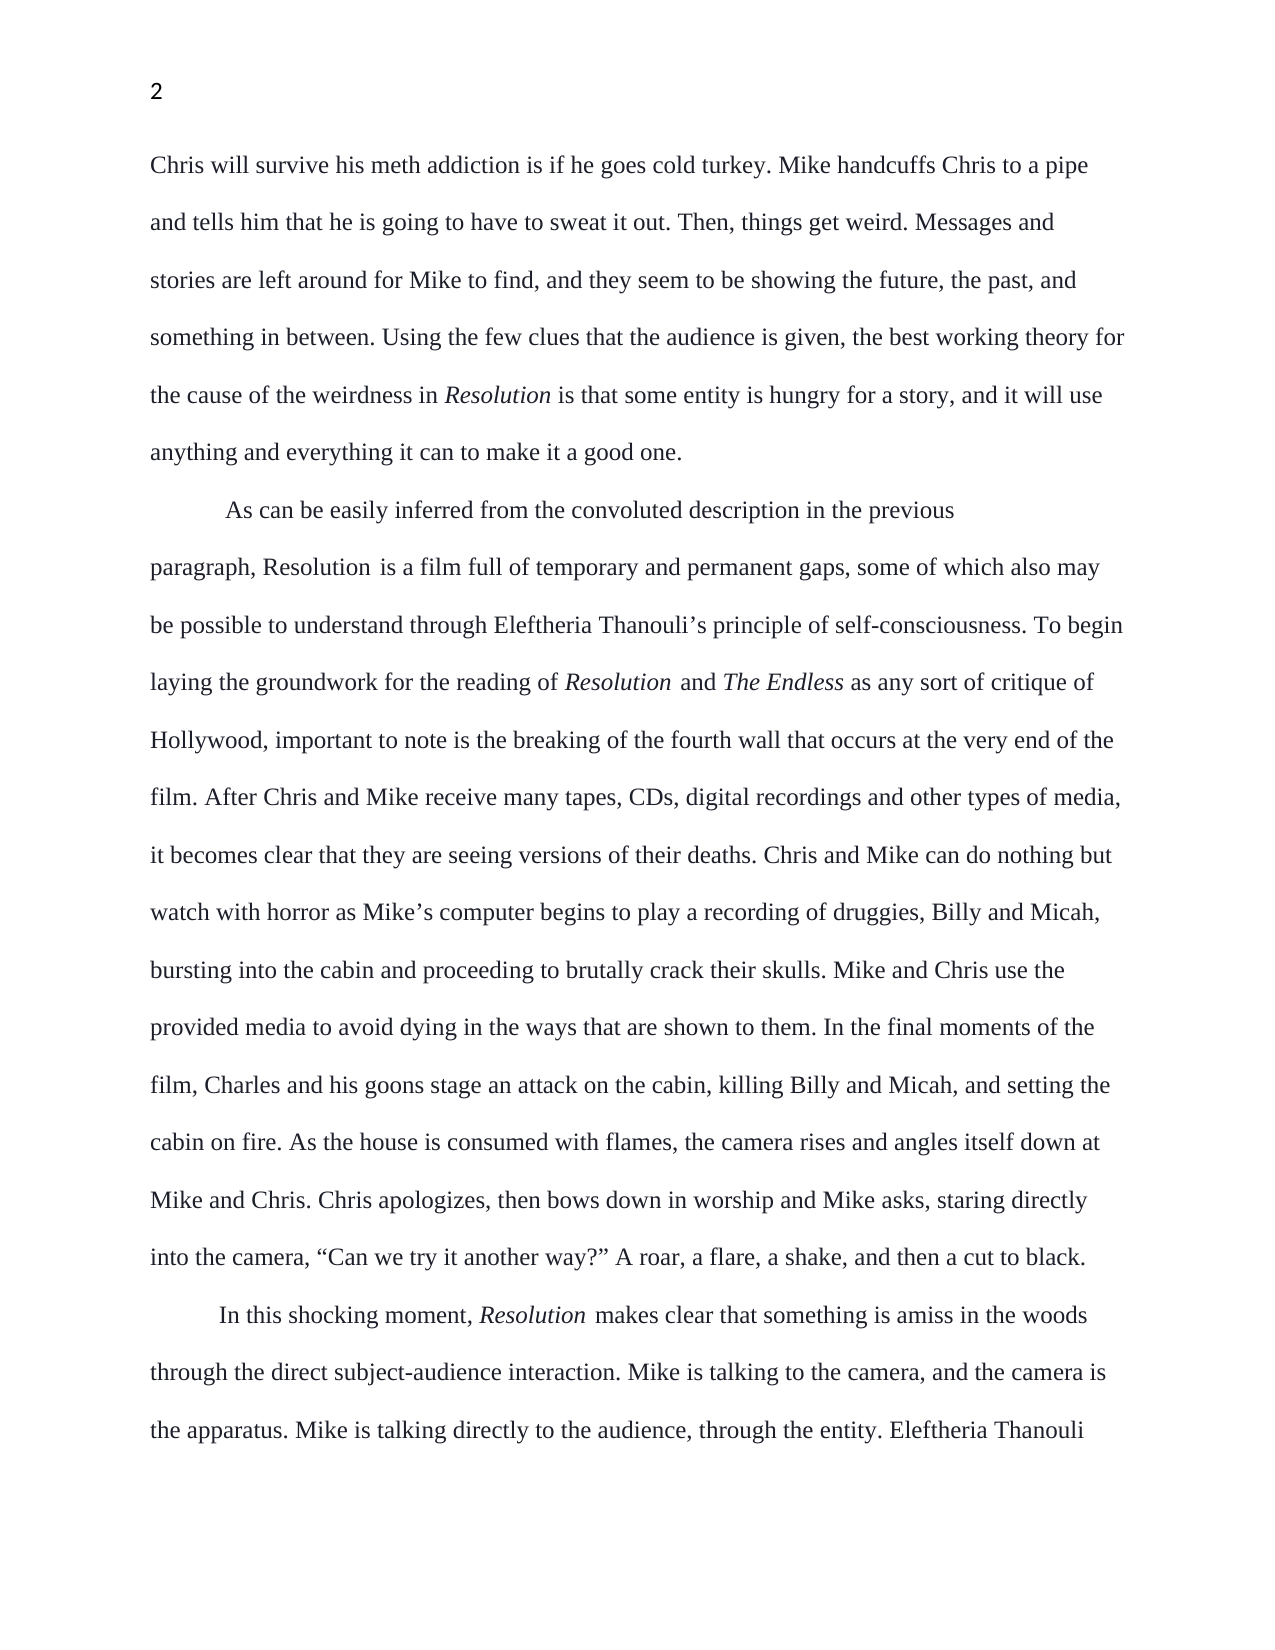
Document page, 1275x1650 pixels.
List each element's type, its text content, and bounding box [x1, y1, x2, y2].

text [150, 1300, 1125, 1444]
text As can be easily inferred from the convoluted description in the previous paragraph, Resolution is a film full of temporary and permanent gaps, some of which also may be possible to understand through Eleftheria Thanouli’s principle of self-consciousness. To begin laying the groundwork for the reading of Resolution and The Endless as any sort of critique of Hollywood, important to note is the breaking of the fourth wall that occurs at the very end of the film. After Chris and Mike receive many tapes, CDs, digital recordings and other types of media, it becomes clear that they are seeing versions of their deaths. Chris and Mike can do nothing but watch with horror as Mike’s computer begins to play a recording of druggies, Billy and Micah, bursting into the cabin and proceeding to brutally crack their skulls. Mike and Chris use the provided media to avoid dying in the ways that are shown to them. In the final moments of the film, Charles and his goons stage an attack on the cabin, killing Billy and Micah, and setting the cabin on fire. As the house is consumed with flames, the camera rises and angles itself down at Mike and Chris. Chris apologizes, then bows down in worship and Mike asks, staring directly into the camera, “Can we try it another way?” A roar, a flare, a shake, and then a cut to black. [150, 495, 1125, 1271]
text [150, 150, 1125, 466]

--

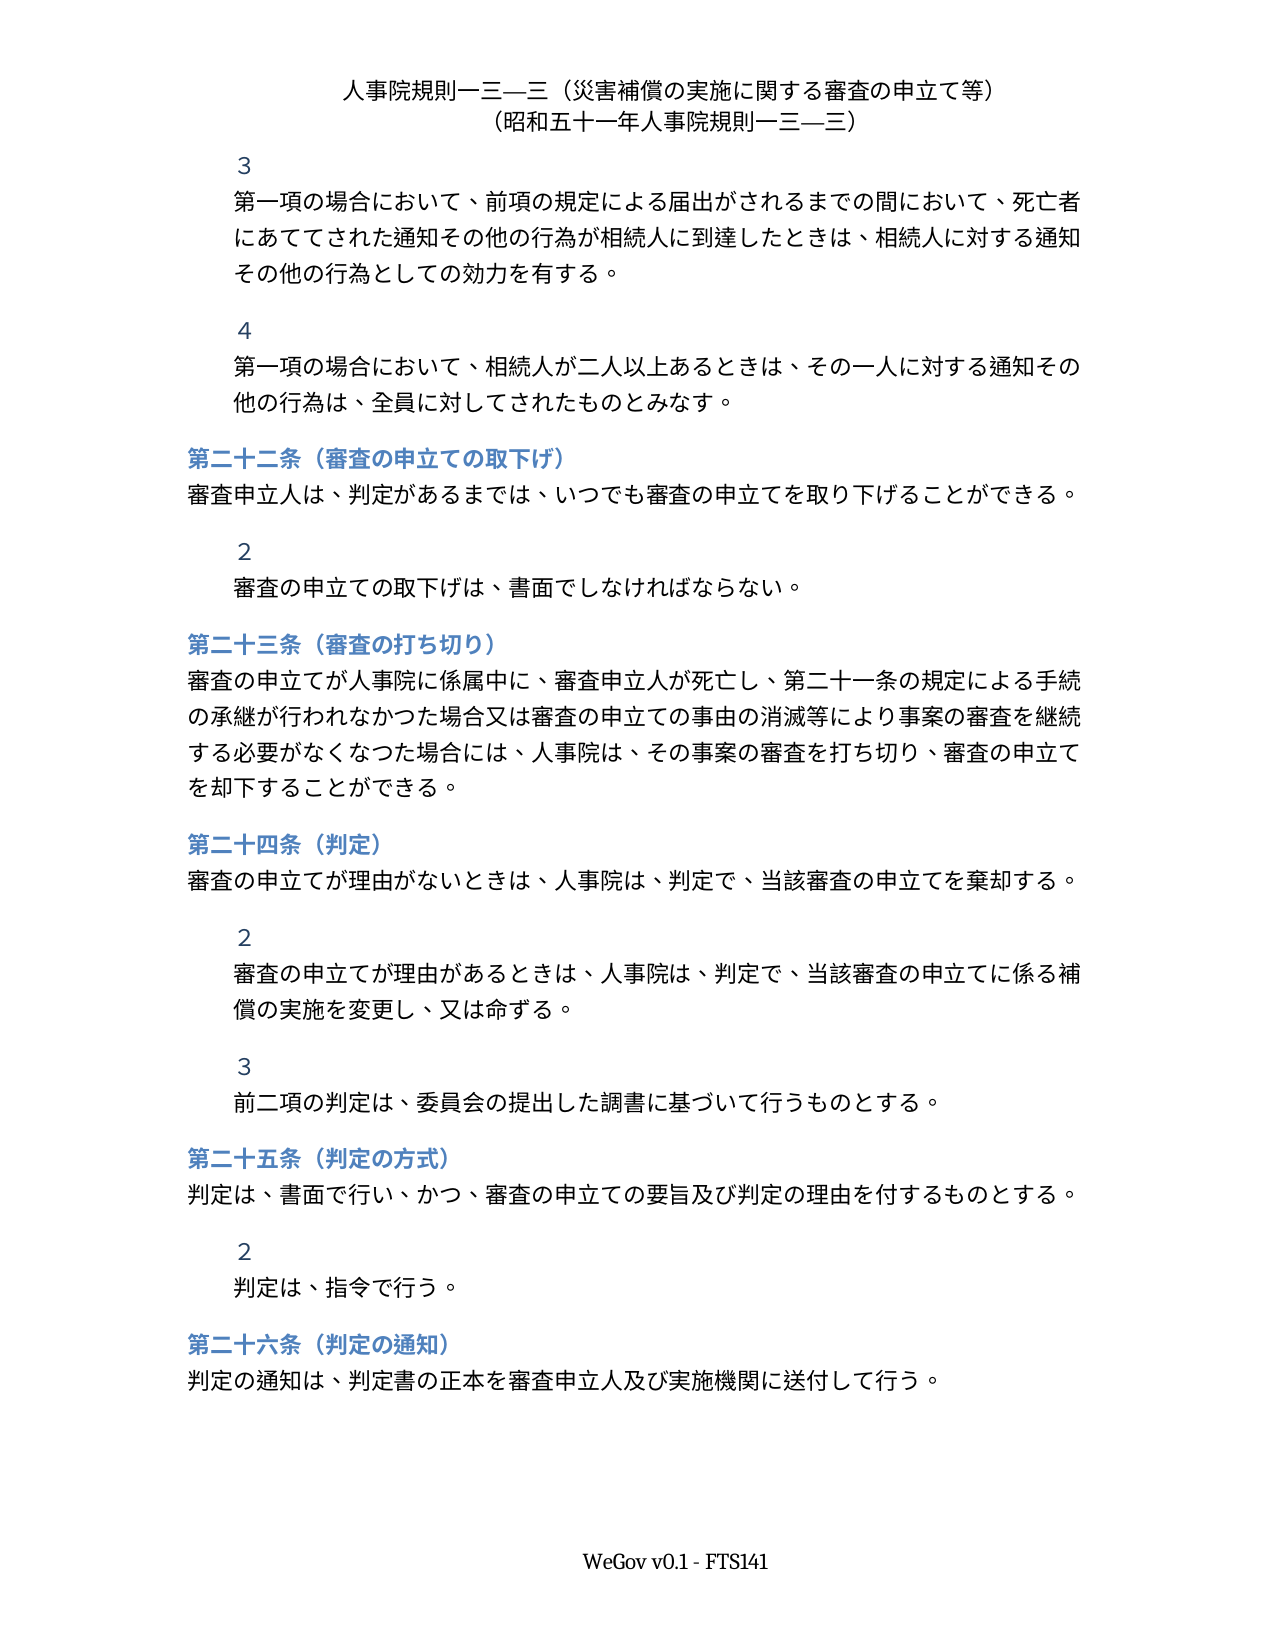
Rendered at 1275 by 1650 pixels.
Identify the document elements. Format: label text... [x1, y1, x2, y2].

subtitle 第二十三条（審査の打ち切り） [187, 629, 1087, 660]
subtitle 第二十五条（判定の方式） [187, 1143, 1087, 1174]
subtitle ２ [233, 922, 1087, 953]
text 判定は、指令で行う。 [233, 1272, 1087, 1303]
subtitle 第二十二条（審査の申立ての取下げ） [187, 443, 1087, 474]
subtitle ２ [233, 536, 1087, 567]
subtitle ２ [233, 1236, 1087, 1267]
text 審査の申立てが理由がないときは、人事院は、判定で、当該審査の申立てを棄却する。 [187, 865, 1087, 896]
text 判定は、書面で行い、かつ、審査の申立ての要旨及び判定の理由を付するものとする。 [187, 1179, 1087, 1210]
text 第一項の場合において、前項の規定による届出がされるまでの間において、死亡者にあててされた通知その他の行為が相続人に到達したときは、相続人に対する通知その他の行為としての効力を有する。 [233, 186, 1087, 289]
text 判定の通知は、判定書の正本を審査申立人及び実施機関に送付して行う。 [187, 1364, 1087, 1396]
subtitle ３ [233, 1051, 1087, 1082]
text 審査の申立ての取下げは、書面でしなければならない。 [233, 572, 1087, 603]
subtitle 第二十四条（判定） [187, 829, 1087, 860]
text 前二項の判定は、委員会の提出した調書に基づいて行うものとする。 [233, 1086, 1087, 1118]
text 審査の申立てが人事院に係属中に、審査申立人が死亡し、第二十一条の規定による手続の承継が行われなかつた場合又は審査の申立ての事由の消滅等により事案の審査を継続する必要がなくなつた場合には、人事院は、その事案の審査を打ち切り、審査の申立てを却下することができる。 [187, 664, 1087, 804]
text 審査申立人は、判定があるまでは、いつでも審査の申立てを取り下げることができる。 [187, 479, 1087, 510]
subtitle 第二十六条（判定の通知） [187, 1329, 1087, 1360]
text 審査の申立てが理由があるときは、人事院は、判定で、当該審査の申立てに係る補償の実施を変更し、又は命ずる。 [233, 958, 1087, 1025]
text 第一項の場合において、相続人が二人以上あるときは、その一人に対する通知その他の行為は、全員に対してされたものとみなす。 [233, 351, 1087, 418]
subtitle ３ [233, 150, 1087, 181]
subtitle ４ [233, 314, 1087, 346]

WHAT THE TASK ASKS —
Among the entries above, find the line with "Document page, 1275x1650 pixels." and the line with "List each element's"; give again exactly these two lines and all lines between them.

SOLUTION BELOW —
Document page, 1275x1650 pixels.
List each element's type, its text content, and bounding box [x1, y1, x2, y2].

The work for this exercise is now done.